### PASSAGE SHOWN
○ ○ ○ ○ ○

During 1996 and 1997, we sold substantially all of our residential first mortgage banking and related operations of Prudential Home
Mortgage Company, Inc. and its affiliates. Results of these operations are reflected as a divested business for all periods presented. We
remain liable with respect to certain claims concerning these operations prior to sale. We believe that we have adequately reserved in all
material respects for the remaining liabilities.
Liquidity and Capital Resources
Prudential Financial
The principal sources of funds available to Prudential Financial, the parent holding company and registrant, to meet its obligations,
including the payment of shareholder dividends, debt service, operating expenses, capital contributions and obligations to subsidiaries are
dividends, returns of capital, interest income from its subsidiaries, and cash and short-term investments. These sources of funds are
complemented by Prudential Financial’s access to the capital markets and bank facilities. We believe that cash flows from these sources are
sufficient to satisfy the current liquidity requirements of Prudential Financial, including reasonably foreseeable contingencies. As of
December 31, 2007, Prudential Financial had cash and short-term investments of approximately $4.704 billion, an increase of $3.600
billion from December 31, 2006. Prudential Financial’s principal sources and uses of cash and short-term investments for the year ended
December 31, 2007 were as follows:
Year ended
December 31,
2007
(in millions)

○ ○ ○ ○ ○

### DATASET EXCERPTS
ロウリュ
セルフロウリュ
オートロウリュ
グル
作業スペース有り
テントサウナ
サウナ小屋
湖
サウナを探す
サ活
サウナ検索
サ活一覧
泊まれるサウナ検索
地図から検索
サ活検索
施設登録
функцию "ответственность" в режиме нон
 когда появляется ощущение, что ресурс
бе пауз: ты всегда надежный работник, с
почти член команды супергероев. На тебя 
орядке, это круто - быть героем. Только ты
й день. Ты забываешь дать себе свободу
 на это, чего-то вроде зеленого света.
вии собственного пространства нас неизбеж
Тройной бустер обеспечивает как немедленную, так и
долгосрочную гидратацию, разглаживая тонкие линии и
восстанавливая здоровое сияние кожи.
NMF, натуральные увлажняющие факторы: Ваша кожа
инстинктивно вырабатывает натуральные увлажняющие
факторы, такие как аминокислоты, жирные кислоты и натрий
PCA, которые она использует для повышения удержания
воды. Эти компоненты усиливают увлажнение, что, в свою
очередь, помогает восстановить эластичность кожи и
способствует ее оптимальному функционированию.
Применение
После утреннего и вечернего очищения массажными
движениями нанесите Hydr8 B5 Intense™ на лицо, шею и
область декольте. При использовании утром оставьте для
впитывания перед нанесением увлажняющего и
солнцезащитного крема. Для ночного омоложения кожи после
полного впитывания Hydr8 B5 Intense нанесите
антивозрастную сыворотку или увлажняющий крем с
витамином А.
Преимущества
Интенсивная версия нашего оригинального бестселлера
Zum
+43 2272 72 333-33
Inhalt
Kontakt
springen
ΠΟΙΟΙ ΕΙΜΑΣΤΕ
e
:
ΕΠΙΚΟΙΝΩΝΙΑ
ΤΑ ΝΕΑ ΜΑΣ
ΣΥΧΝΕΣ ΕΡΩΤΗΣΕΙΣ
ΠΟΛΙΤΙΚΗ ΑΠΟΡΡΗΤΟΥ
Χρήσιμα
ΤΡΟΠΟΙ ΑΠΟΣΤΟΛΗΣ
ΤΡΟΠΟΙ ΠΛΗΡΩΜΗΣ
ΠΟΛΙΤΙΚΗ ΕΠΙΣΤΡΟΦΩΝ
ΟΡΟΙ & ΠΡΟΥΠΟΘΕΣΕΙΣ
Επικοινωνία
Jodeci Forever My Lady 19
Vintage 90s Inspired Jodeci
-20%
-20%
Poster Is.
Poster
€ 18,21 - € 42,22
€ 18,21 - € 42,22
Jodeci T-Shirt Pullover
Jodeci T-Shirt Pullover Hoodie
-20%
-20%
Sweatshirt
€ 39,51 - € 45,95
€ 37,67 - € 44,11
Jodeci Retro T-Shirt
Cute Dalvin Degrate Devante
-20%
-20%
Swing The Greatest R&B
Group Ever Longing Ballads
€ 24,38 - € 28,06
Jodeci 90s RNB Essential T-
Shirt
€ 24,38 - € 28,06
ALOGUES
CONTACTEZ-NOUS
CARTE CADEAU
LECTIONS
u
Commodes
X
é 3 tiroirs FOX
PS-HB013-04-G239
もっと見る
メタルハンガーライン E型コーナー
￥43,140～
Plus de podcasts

○ ○ ○ ○ ○

From the liquidity passage above, extract the stretch from "During 1996 and" through "the remaining liabilities." word for word.

During 1996 and 1997, we sold substantially all of our residential first mortgage banking and related operations of Prudential Home
Mortgage Company, Inc. and its affiliates. Results of these operations are reflected as a divested business for all periods presented. We
remain liable with respect to certain claims concerning these operations prior to sale. We believe that we have adequately reserved in all
material respects for the remaining liabilities.